The difficult thing to get over is how desirable a fax machine was in the late 80's. You'd much more likely have a company car than a personal fax machine. For most people email did not exist.
From the documentation fax looks like a typical modern digital offering - error correction, file transfer. But in reality it was analogue - you were sending a poor quality black and white photograph. It was rare to get a fax which did not have streaks of noise across it - you'd guess what the sender meant to say. In practice fax used 9600 baud with no error correction.
In 1992 data modems with fax capabilities appeared. At first the data side was quite slow 2400 baud, but with 9600 baud fax. A harbinger of the faster data rates that were to come, and it was those faster rates which changed the world, making communications and the internet something people wanted. The attraction of these modems was that they were cheap and you had your own fax machine.
Fax in the world of RISC OS existed in the form of Computer Concepts 'Fax Pack', a dedicated fax modem on a podule (extension card).

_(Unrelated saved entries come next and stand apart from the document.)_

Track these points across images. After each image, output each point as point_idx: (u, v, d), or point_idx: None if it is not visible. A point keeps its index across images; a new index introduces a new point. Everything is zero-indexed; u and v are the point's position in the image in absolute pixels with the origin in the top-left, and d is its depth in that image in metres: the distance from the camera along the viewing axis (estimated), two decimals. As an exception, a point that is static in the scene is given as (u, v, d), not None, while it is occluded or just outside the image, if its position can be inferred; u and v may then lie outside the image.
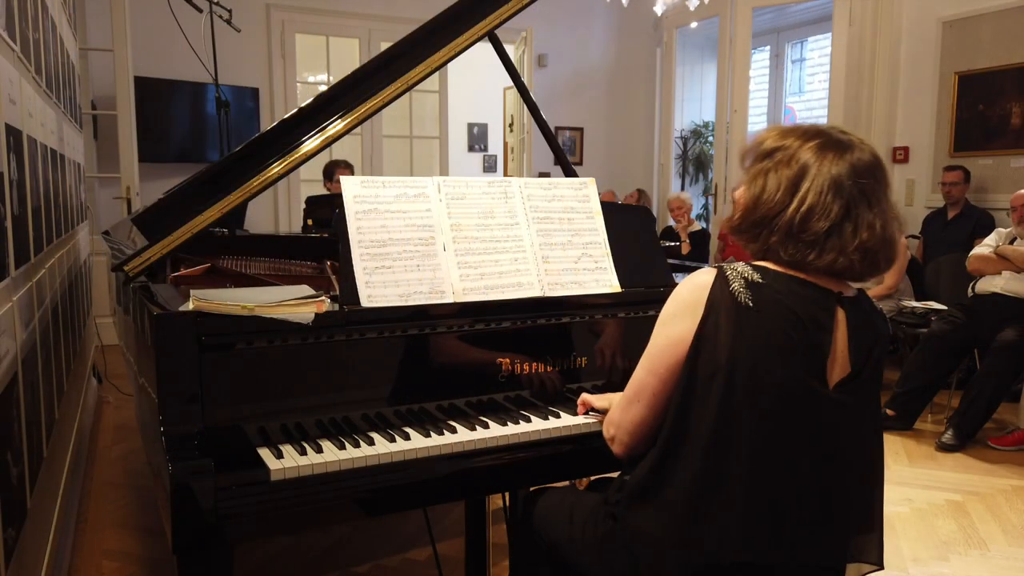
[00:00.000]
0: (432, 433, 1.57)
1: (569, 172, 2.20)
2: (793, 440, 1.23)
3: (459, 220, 1.74)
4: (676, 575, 1.25)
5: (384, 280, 1.62)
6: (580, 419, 1.68)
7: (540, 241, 1.80)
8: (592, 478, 1.78)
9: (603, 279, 1.83)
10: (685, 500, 1.25)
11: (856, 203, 1.24)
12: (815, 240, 1.23)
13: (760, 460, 1.22)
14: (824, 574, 1.31)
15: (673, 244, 5.71)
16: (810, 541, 1.25)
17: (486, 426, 1.63)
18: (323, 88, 2.67)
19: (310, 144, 1.82)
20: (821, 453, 1.25)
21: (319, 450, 1.46)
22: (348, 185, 1.67)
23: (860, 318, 1.28)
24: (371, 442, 1.51)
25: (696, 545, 1.24)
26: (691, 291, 1.28)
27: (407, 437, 1.55)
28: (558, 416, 1.69)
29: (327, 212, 4.00)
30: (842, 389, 1.25)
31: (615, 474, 1.49)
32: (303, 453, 1.45)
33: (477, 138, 9.79)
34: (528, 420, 1.67)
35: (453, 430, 1.59)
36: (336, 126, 1.85)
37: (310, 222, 4.21)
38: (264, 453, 1.44)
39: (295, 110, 1.86)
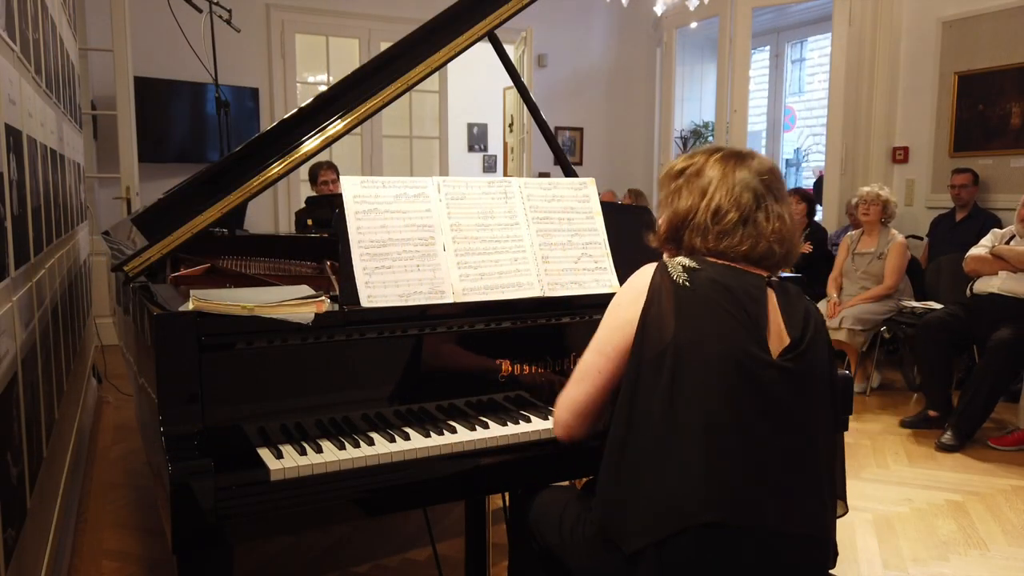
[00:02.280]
0: (432, 433, 1.57)
1: (569, 172, 2.20)
2: (746, 406, 1.28)
3: (459, 220, 1.74)
4: (653, 539, 1.27)
5: (384, 280, 1.62)
6: (580, 419, 1.67)
7: (540, 241, 1.81)
8: (591, 478, 1.78)
9: (603, 279, 1.83)
10: (647, 471, 1.29)
11: (764, 196, 1.40)
12: (728, 230, 1.38)
13: (716, 427, 1.27)
14: (806, 546, 1.33)
15: None
16: (778, 504, 1.29)
17: (486, 426, 1.63)
18: (323, 88, 2.67)
19: (310, 144, 1.82)
20: (776, 419, 1.30)
21: (319, 450, 1.47)
22: (348, 185, 1.67)
23: (788, 298, 1.40)
24: (371, 442, 1.51)
25: (663, 509, 1.27)
26: (637, 279, 1.41)
27: (407, 437, 1.55)
28: (558, 416, 1.69)
29: (327, 212, 4.00)
30: (785, 358, 1.33)
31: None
32: (303, 453, 1.45)
33: (477, 138, 9.79)
34: (528, 420, 1.67)
35: (453, 430, 1.59)
36: (336, 126, 1.85)
37: (310, 222, 4.21)
38: (264, 453, 1.44)
39: (295, 110, 1.86)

Modems were controlled by the Hayes AT command system, I set off by getting a QuickTel Xeba fax modem from the pages of Computer Shopper, and then needed the documentation for the "Class 2" extension to the AT command set. A quick search on the internet? - No, no internet, no Google, no www, instead some comedians who insisted on me making an appointment to telephone them, and then sold me a floppy disc with the information on.
Class 2 is high level with the modem doing most of the fax protocol - that made writing the software easier. Having written Hearsay, a data comms program in 1991, I took over large chunks, like the script language and serial port handling.
I worked out that the standard dot-matrix RISC OS printer drivers could easily be made to produce bitmap files. That saved a me a lot of time.
ArcFax 1.00 came out in mid 1992. Acorn had a show in Blackpool later on in 1992 and I was able to demo ArcFax at it. It got an average review in Acorn User, with Ian Burley commenting that people should wait for the other fax software that was coming (but which never arrived).
There was at the time a synergy between fax modems, scanners and document handling. At a trivial level to emulate a fax machine on your computer you needed to be able to scan stuff. In the PC world OCR software came with fax modems, but that was beyond me.
ArcFax proved popular. But I earned the money I made. Fax modems were often not reliable - their firmware frequently had bugs in it. Success depended intimately on the quality of the phone line. DTMF tone dialling only appeared in Blackpool in 1991. The phone system was not tuned to supporting data. Commonly I would advise people to call British Telecom and have the signal level on their phone line adjusted. Real fax machines were more reliable.
On one occasion I eventually contacted Pace and obtained a replacement ROM for someones modem and fitted it. Very satisfying to kill the bug, but a huge waste of time. This went on for years, people buying cheap modems and me having to sort them out.
It was such a long grind that I charged for an upgrade to ArcFax 2.00 - by then modems included voice facilities, they could act as answering machines and decode touch tones. ArcFax 2 optimistically sold itself as a fax, voice and data solution. Other improvements included the lower level Class 1 modem drivers, higher fax compression, better printer drivers. I also copied from Fax Pack the idea of embedding the fax destination in the document being printed.
ArcFax had the ability to send faxes to multiple destinations at scheduled times (back then phone calls were expensive during the day). One bug was that it would send faxes to the wrong people - could be embarrassing. But at the time it was not uncommon for the phone to ring and find a fax machine at the other end.
Someone told me they sent a music score and an oddity in the printer driver resulted in the notes (fonts) moving relative to the staves (vector graphics).
Eventually interest in fax died out - the last one I sent was in 2011 when someone in New Zealand thought that half a dozen failed fax calls were a more customer friendly way of taking credit card payments than accepting PayPal.